**Brief:**
Practice item. Set the material below down again exactly, with no pictures.

(Data to use begins)

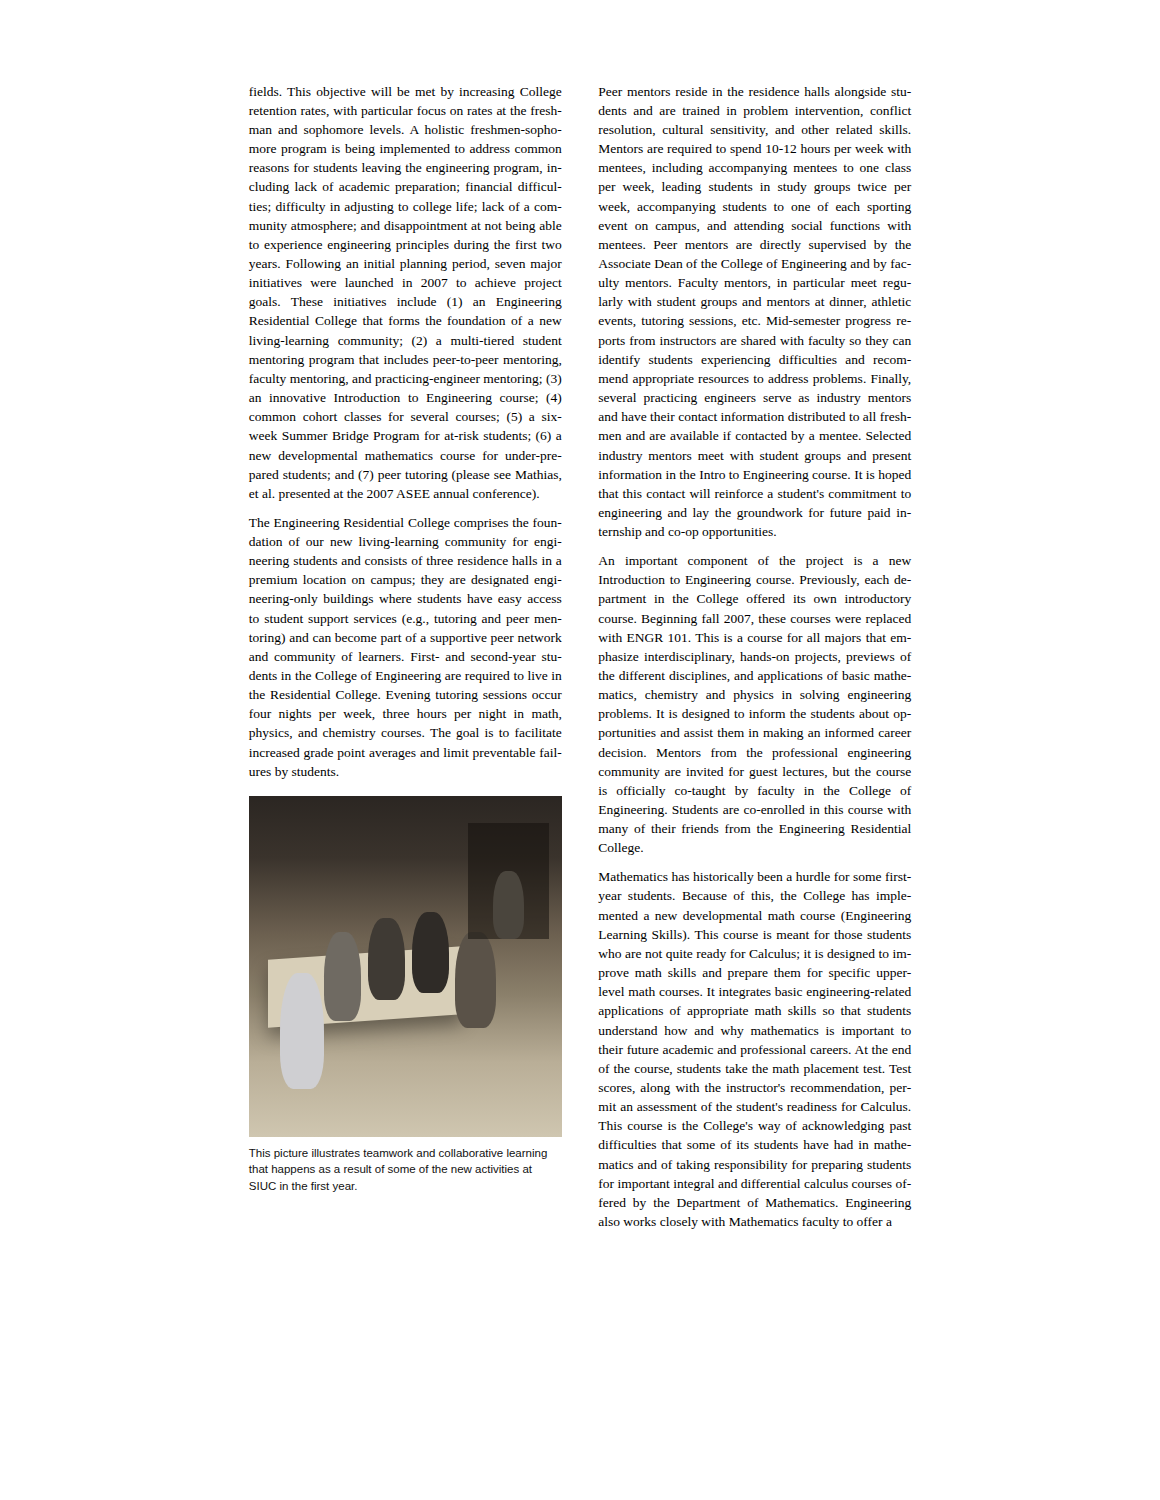fields. This objective will be met by increasing College retention rates, with particular focus on rates at the freshman and sophomore levels. A holistic freshmen-sophomore program is being implemented to address common reasons for students leaving the engineering program, including lack of academic preparation; financial difficulties; difficulty in adjusting to college life; lack of a community atmosphere; and disappointment at not being able to experience engineering principles during the first two years. Following an initial planning period, seven major initiatives were launched in 2007 to achieve project goals. These initiatives include (1) an Engineering Residential College that forms the foundation of a new living-learning community; (2) a multi-tiered student mentoring program that includes peer-to-peer mentoring, faculty mentoring, and practicing-engineer mentoring; (3) an innovative Introduction to Engineering course; (4) common cohort classes for several courses; (5) a six-week Summer Bridge Program for at-risk students; (6) a new developmental mathematics course for under-prepared students; and (7) peer tutoring (please see Mathias, et al. presented at the 2007 ASEE annual conference).
The Engineering Residential College comprises the foundation of our new living-learning community for engineering students and consists of three residence halls in a premium location on campus; they are designated engineering-only buildings where students have easy access to student support services (e.g., tutoring and peer mentoring) and can become part of a supportive peer network and community of learners. First- and second-year students in the College of Engineering are required to live in the Residential College. Evening tutoring sessions occur four nights per week, three hours per night in math, physics, and chemistry courses. The goal is to facilitate increased grade point averages and limit preventable failures by students.
This picture illustrates teamwork and collaborative learning that happens as a result of some of the new activities at SIUC in the first year.
Peer mentors reside in the residence halls alongside students and are trained in problem intervention, conflict resolution, cultural sensitivity, and other related skills. Mentors are required to spend 10-12 hours per week with mentees, including accompanying mentees to one class per week, leading students in study groups twice per week, accompanying students to one of each sporting event on campus, and attending social functions with mentees. Peer mentors are directly supervised by the Associate Dean of the College of Engineering and by faculty mentors. Faculty mentors, in particular meet regularly with student groups and mentors at dinner, athletic events, tutoring sessions, etc. Mid-semester progress reports from instructors are shared with faculty so they can identify students experiencing difficulties and recommend appropriate resources to address problems. Finally, several practicing engineers serve as industry mentors and have their contact information distributed to all freshmen and are available if contacted by a mentee. Selected industry mentors meet with student groups and present information in the Intro to Engineering course. It is hoped that this contact will reinforce a student's commitment to engineering and lay the groundwork for future paid internship and co-op opportunities.
An important component of the project is a new Introduction to Engineering course. Previously, each department in the College offered its own introductory course. Beginning fall 2007, these courses were replaced with ENGR 101. This is a course for all majors that emphasize interdisciplinary, hands-on projects, previews of the different disciplines, and applications of basic mathematics, chemistry and physics in solving engineering problems. It is designed to inform the students about opportunities and assist them in making an informed career decision. Mentors from the professional engineering community are invited for guest lectures, but the course is officially co-taught by faculty in the College of Engineering. Students are co-enrolled in this course with many of their friends from the Engineering Residential College.
Mathematics has historically been a hurdle for some first-year students. Because of this, the College has implemented a new developmental math course (Engineering Learning Skills). This course is meant for those students who are not quite ready for Calculus; it is designed to improve math skills and prepare them for specific upper-level math courses. It integrates basic engineering-related applications of appropriate math skills so that students understand how and why mathematics is important to their future academic and professional careers. At the end of the course, students take the math placement test. Test scores, along with the instructor's recommendation, permit an assessment of the student's readiness for Calculus. This course is the College's way of acknowledging past difficulties that some of its students have had in mathematics and of taking responsibility for preparing students for important integral and differential calculus courses offered by the Department of Mathematics. Engineering also works closely with Mathematics faculty to offer a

(Data to use ends)

**Written solution:**
fields. This objective will be met by increasing College retention rates, with particular focus on rates at the freshman and sophomore levels. A holistic freshmen-sophomore program is being implemented to address common reasons for students leaving the engineering program, including lack of academic preparation; financial difficulties; difficulty in adjusting to college life; lack of a community atmosphere; and disappointment at not being able to experience engineering principles during the first two years. Following an initial planning period, seven major initiatives were launched in 2007 to achieve project goals. These initiatives include (1) an Engineering Residential College that forms the foundation of a new living-learning community; (2) a multi-tiered student mentoring program that includes peer-to-peer mentoring, faculty mentoring, and practicing-engineer mentoring; (3) an innovative Introduction to Engineering course; (4) common cohort classes for several courses; (5) a six-week Summer Bridge Program for at-risk students; (6) a new developmental mathematics course for under-prepared students; and (7) peer tutoring (please see Mathias, et al. presented at the 2007 ASEE annual conference).
The Engineering Residential College comprises the foundation of our new living-learning community for engineering students and consists of three residence halls in a premium location on campus; they are designated engineering-only buildings where students have easy access to student support services (e.g., tutoring and peer mentoring) and can become part of a supportive peer network and community of learners. First- and second-year students in the College of Engineering are required to live in the Residential College. Evening tutoring sessions occur four nights per week, three hours per night in math, physics, and chemistry courses. The goal is to facilitate increased grade point averages and limit preventable failures by students.
This picture illustrates teamwork and collaborative learning that happens as a result of some of the new activities at SIUC in the first year.
Peer mentors reside in the residence halls alongside students and are trained in problem intervention, conflict resolution, cultural sensitivity, and other related skills. Mentors are required to spend 10-12 hours per week with mentees, including accompanying mentees to one class per week, leading students in study groups twice per week, accompanying students to one of each sporting event on campus, and attending social functions with mentees. Peer mentors are directly supervised by the Associate Dean of the College of Engineering and by faculty mentors. Faculty mentors, in particular meet regularly with student groups and mentors at dinner, athletic events, tutoring sessions, etc. Mid-semester progress reports from instructors are shared with faculty so they can identify students experiencing difficulties and recommend appropriate resources to address problems. Finally, several practicing engineers serve as industry mentors and have their contact information distributed to all freshmen and are available if contacted by a mentee. Selected industry mentors meet with student groups and present information in the Intro to Engineering course. It is hoped that this contact will reinforce a student's commitment to engineering and lay the groundwork for future paid internship and co-op opportunities.
An important component of the project is a new Introduction to Engineering course. Previously, each department in the College offered its own introductory course. Beginning fall 2007, these courses were replaced with ENGR 101. This is a course for all majors that emphasize interdisciplinary, hands-on projects, previews of the different disciplines, and applications of basic mathematics, chemistry and physics in solving engineering problems. It is designed to inform the students about opportunities and assist them in making an informed career decision. Mentors from the professional engineering community are invited for guest lectures, but the course is officially co-taught by faculty in the College of Engineering. Students are co-enrolled in this course with many of their friends from the Engineering Residential College.
Mathematics has historically been a hurdle for some first-year students. Because of this, the College has implemented a new developmental math course (Engineering Learning Skills). This course is meant for those students who are not quite ready for Calculus; it is designed to improve math skills and prepare them for specific upper-level math courses. It integrates basic engineering-related applications of appropriate math skills so that students understand how and why mathematics is important to their future academic and professional careers. At the end of the course, students take the math placement test. Test scores, along with the instructor's recommendation, permit an assessment of the student's readiness for Calculus. This course is the College's way of acknowledging past difficulties that some of its students have had in mathematics and of taking responsibility for preparing students for important integral and differential calculus courses offered by the Department of Mathematics. Engineering also works closely with Mathematics faculty to offer a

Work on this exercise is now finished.